There is a vast number of videos on the internet, these videos either entertain viewers or inform them on a number of different subjects. Both of these purposes are useful in the classroom. In my opinion suitable entertainment videos could be used as a reward for students who complete work early or who have earnt free time some other way. Educational videos could also be used for the same purpose; to increase motivation during a lesson and add some variety to lesson delivery. I will definetly be looking at online videos when thinking of introductions to lessons. I think they could also be used in comprehension activities to assess children’s viewing skills where children view a video and then answer questions about it or as examples so that children can make their own videos if possible.

There is one problem when it comes to online video viewing and that is censorship.
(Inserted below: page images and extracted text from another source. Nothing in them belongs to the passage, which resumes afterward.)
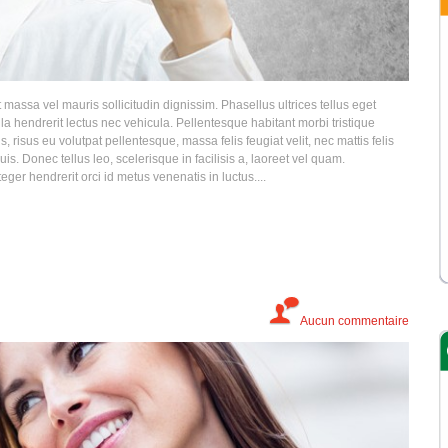
 massa vel mauris sollicitudin dignissim. Phasellus ultrices tellus eget
la hendrerit lectus nec vehicula. Pellentesque habitant morbi tristique
 risus eu volutpat pellentesque, massa felis feugiat velit, nec mattis felis
is. Donec tellus leo, scelerisque in facilisis a, laoreet vel quam.
teger hendrerit orci id metus venenatis in luctus....
Aucun commentaire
There are some videos that are very innappropriate for children on sites like youtube and if children are given free reign of the computer on sites like these it is very easy for them to find inappropriate material.  But I think with proper supervision and management of children’s actions on the computer this can be avoided. For example I personally would make a links page that allows children to click on the links which take them directly to the videos and then monitor their use of the computer to ensure they do not naviagate away from that page. Another way is to embed the video on something like powerpoint or you can use keepvid to download videos from a website and put them in the shared student drive for students to open in media player or quicktime.

So overall I think online videos are a great resource that is very accessible for both teachers and students. They are also very effective way of enhance a presentation or a lesson and increase the understanding of the viewers as can be seen by the number of presentations in Ed 458 Using Computers in the Classroom which have used videos for these purposes. So YES online videos do have a place in the classroom and as students have now become digital learners it is a good idea to employ them in the classroom to enhance learning and make it interesting and fun!

Does anyone else have thoughts on how they can be used?